BEGIN RECORDS FOR THE TASK

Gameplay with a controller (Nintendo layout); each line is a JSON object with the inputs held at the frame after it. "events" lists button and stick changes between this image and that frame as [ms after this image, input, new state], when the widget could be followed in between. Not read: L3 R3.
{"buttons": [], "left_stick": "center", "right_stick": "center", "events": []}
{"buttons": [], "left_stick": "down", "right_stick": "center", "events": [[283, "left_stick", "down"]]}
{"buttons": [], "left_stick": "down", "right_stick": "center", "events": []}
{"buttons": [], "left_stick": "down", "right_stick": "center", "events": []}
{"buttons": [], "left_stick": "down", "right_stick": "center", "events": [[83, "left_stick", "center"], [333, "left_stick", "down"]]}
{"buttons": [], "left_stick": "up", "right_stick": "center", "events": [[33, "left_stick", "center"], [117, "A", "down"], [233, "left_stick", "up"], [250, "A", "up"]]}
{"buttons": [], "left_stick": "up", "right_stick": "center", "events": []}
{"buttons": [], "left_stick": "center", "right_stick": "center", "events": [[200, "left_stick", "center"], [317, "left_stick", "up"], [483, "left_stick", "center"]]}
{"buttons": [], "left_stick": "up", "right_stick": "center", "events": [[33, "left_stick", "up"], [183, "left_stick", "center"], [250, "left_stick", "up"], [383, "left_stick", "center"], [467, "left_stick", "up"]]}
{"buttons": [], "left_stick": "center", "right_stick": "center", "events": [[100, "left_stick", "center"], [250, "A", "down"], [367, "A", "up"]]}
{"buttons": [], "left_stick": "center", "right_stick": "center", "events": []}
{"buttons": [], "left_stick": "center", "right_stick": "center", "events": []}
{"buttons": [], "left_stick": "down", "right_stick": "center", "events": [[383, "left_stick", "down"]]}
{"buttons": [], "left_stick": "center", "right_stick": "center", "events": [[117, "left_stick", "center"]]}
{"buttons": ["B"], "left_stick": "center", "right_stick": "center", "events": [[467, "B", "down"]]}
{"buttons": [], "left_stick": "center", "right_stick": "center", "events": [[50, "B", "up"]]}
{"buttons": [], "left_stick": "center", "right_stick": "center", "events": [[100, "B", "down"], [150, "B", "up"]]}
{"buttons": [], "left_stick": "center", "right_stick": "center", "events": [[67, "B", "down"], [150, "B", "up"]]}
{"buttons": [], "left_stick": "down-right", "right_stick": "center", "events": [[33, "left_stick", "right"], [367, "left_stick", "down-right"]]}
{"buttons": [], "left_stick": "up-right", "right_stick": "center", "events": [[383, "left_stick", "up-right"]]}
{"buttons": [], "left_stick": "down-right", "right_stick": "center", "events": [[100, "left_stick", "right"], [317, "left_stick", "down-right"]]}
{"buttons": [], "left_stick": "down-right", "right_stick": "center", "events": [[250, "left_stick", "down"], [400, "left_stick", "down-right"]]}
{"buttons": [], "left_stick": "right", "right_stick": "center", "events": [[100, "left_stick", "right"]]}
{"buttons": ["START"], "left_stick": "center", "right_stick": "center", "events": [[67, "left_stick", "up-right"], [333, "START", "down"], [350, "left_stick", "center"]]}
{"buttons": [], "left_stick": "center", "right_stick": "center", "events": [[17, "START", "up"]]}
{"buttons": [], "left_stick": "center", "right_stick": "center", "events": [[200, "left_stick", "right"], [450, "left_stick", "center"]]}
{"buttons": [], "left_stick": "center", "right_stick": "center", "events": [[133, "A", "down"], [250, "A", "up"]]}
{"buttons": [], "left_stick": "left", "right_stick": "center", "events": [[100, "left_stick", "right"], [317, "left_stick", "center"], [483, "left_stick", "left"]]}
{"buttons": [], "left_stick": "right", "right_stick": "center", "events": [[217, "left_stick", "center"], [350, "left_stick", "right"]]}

END RECORDS FOR THE TASK

ABOUT THIS EXERCISE ::
Type out the whole listing above exactly.

COMPLETED TASK ::
Gameplay with a controller (Nintendo layout); each line is a JSON object with the inputs held at the frame after it. "events" lists button and stick changes between this image and that frame as [ms after this image, input, new state], when the widget could be followed in between. Not read: L3 R3.
{"buttons": [], "left_stick": "center", "right_stick": "center", "events": []}
{"buttons": [], "left_stick": "down", "right_stick": "center", "events": [[283, "left_stick", "down"]]}
{"buttons": [], "left_stick": "down", "right_stick": "center", "events": []}
{"buttons": [], "left_stick": "down", "right_stick": "center", "events": []}
{"buttons": [], "left_stick": "down", "right_stick": "center", "events": [[83, "left_stick", "center"], [333, "left_stick", "down"]]}
{"buttons": [], "left_stick": "up", "right_stick": "center", "events": [[33, "left_stick", "center"], [117, "A", "down"], [233, "left_stick", "up"], [250, "A", "up"]]}
{"buttons": [], "left_stick": "up", "right_stick": "center", "events": []}
{"buttons": [], "left_stick": "center", "right_stick": "center", "events": [[200, "left_stick", "center"], [317, "left_stick", "up"], [483, "left_stick", "center"]]}
{"buttons": [], "left_stick": "up", "right_stick": "center", "events": [[33, "left_stick", "up"], [183, "left_stick", "center"], [250, "left_stick", "up"], [383, "left_stick", "center"], [467, "left_stick", "up"]]}
{"buttons": [], "left_stick": "center", "right_stick": "center", "events": [[100, "left_stick", "center"], [250, "A", "down"], [367, "A", "up"]]}
{"buttons": [], "left_stick": "center", "right_stick": "center", "events": []}
{"buttons": [], "left_stick": "center", "right_stick": "center", "events": []}
{"buttons": [], "left_stick": "down", "right_stick": "center", "events": [[383, "left_stick", "down"]]}
{"buttons": [], "left_stick": "center", "right_stick": "center", "events": [[117, "left_stick", "center"]]}
{"buttons": ["B"], "left_stick": "center", "right_stick": "center", "events": [[467, "B", "down"]]}
{"buttons": [], "left_stick": "center", "right_stick": "center", "events": [[50, "B", "up"]]}
{"buttons": [], "left_stick": "center", "right_stick": "center", "events": [[100, "B", "down"], [150, "B", "up"]]}
{"buttons": [], "left_stick": "center", "right_stick": "center", "events": [[67, "B", "down"], [150, "B", "up"]]}
{"buttons": [], "left_stick": "down-right", "right_stick": "center", "events": [[33, "left_stick", "right"], [367, "left_stick", "down-right"]]}
{"buttons": [], "left_stick": "up-right", "right_stick": "center", "events": [[383, "left_stick", "up-right"]]}
{"buttons": [], "left_stick": "down-right", "right_stick": "center", "events": [[100, "left_stick", "right"], [317, "left_stick", "down-right"]]}
{"buttons": [], "left_stick": "down-right", "right_stick": "center", "events": [[250, "left_stick", "down"], [400, "left_stick", "down-right"]]}
{"buttons": [], "left_stick": "right", "right_stick": "center", "events": [[100, "left_stick", "right"]]}
{"buttons": ["START"], "left_stick": "center", "right_stick": "center", "events": [[67, "left_stick", "up-right"], [333, "START", "down"], [350, "left_stick", "center"]]}
{"buttons": [], "left_stick": "center", "right_stick": "center", "events": [[17, "START", "up"]]}
{"buttons": [], "left_stick": "center", "right_stick": "center", "events": [[200, "left_stick", "right"], [450, "left_stick", "center"]]}
{"buttons": [], "left_stick": "center", "right_stick": "center", "events": [[133, "A", "down"], [250, "A", "up"]]}
{"buttons": [], "left_stick": "left", "right_stick": "center", "events": [[100, "left_stick", "right"], [317, "left_stick", "center"], [483, "left_stick", "left"]]}
{"buttons": [], "left_stick": "right", "right_stick": "center", "events": [[217, "left_stick", "center"], [350, "left_stick", "right"]]}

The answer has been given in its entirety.